The meeting largely discussed this topic
Geoffrey Fox updated his previous presentation with information from the TPC Meeting August 2-3 at Argonne https://docs.google.com/presentation/d/1WdWaFyZ6JplDvXeV7aXIirUmUEZ4BPWR3_YTDfn9acg/edit?usp=sharing
Feiyi Wang noted that Oak Ridge had trained a Science LLM on 200 million science papers.

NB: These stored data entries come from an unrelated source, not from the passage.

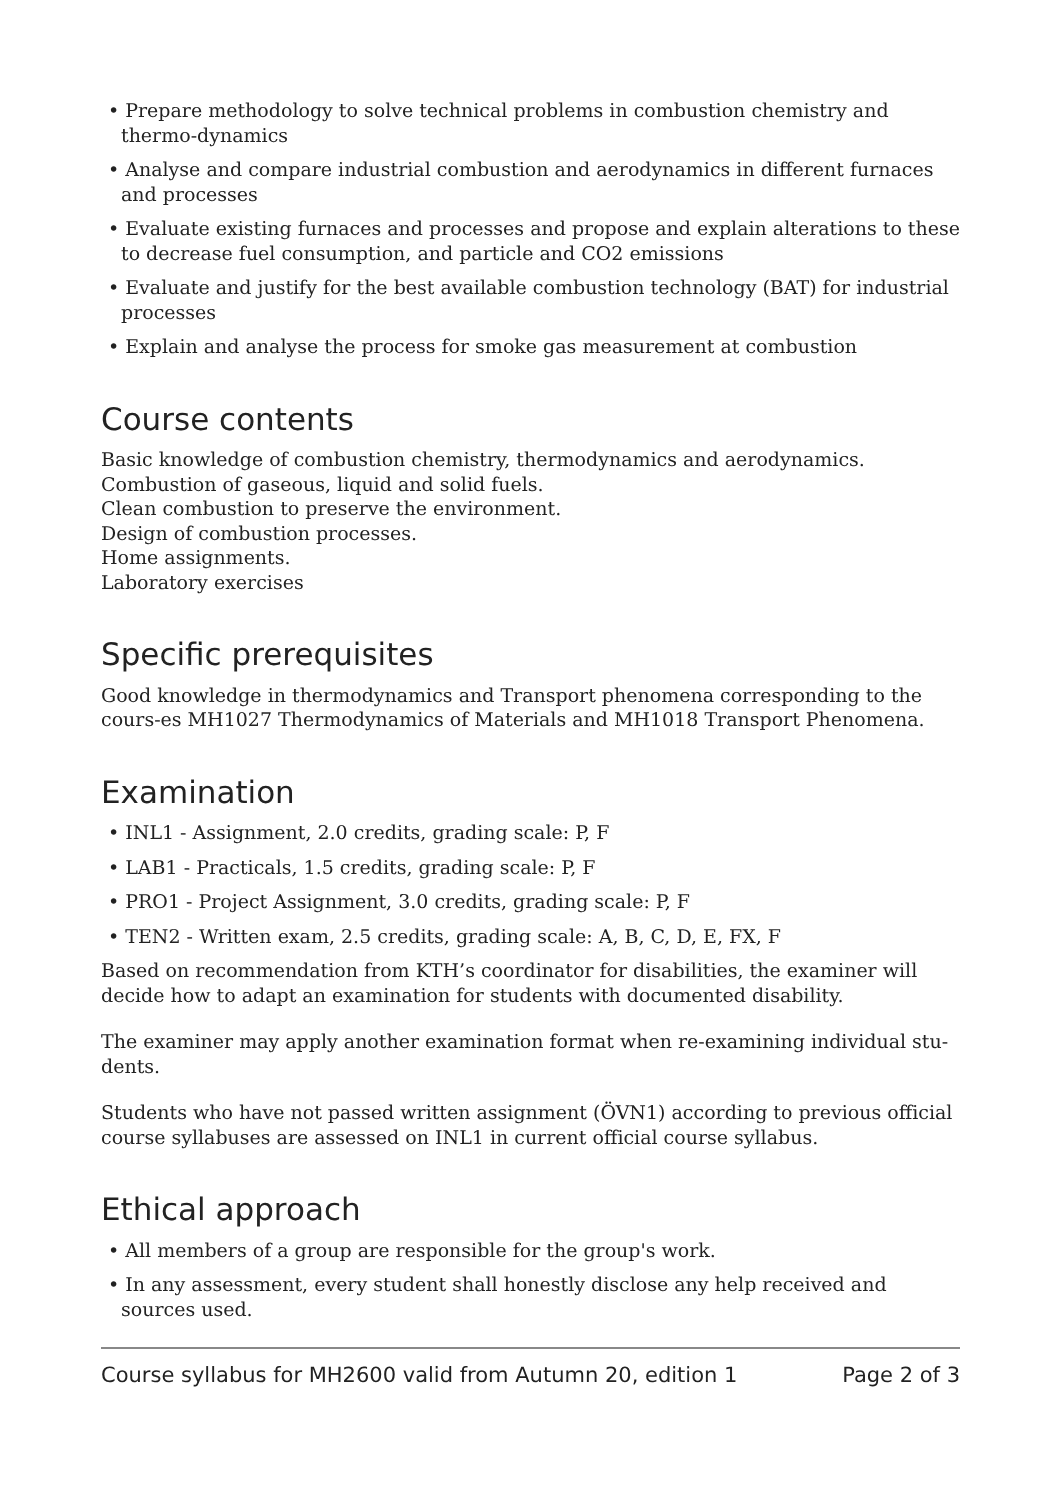• Prepare methodology to solve technical problems in combustion chemistry and thermo-dynamics
• Analyse and compare industrial combustion and aerodynamics in different furnaces and processes
• Evaluate existing furnaces and processes and propose and explain alterations to these to decrease fuel consumption, and particle and CO2 emissions
• Evaluate and justify for the best available combustion technology (BAT) for industrial processes
• Explain and analyse the process for smoke gas measurement at combustion
Course contents
Basic knowledge of combustion chemistry, thermodynamics and aerodynamics.
Combustion of gaseous, liquid and solid fuels.
Clean combustion to preserve the environment.
Design of combustion processes.
Home assignments.
Laboratory exercises
Specific prerequisites
Good knowledge in thermodynamics and Transport phenomena corresponding to the cours-es MH1027 Thermodynamics of Materials and MH1018 Transport Phenomena.
Examination
• INL1 - Assignment, 2.0 credits, grading scale: P, F
• LAB1 - Practicals, 1.5 credits, grading scale: P, F
• PRO1 - Project Assignment, 3.0 credits, grading scale: P, F
• TEN2 - Written exam, 2.5 credits, grading scale: A, B, C, D, E, FX, F
Based on recommendation from KTH’s coordinator for disabilities, the examiner will decide how to adapt an examination for students with documented disability.
The examiner may apply another examination format when re-examining individual stu-dents.
Students who have not passed written assignment (ÖVN1) according to previous official course syllabuses are assessed on INL1 in current official course syllabus.
Ethical approach
• All members of a group are responsible for the group's work.
• In any assessment, every student shall honestly disclose any help received and sources used.
Course syllabus for MH2600 valid from Autumn 20, edition 1 Page 2 of 3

This used Frontier while Argonne will use Polaris followed by Aurora
Yuhan Rao asked if they had looked at Semantic Scholars? They have the corpus of published literatures on AWS S3. - https://www.semanticscholar.org/
Oak Ridge is a partner in TPC
We discussed the need for descriptors of datasets to inform foundation model pipeline
Yuhan (Douglas) Rao noted the relevance of Open Data Cube https://www.opendatacube.org/ as a scientific data API
We noted that Foundation models allowed a new perspective on Long Tail versus Big Science. The Foundation model would be resource where long tail data could be accumulated with great value.
We discussed a mixture of experts as in LLM ans as needed for different modalities of Science data
Geoffrey had talked to Murali Emani at Argonne TPC meeting and Murali thought that the HPC group would be interested in TPC/Foundation models.

Other Items

Gregor noted that the Cyprus paper had been accepted and wondered if one of UK team wanted to present. https://sites.google.com/vols.utk.edu/rewords23/home, https://www.escience-conference.org/2023/, https://github.com/cyberaide/paper-cloudmesh-cc-ieee-5-pages/blob/main/vonLaszewski-cloudmesh-cc.pdf
We discussed accounts on Summit which will be retired at the end of the calendar year. Feiyi asked us to make clear our requests for Summit use should be sent to him.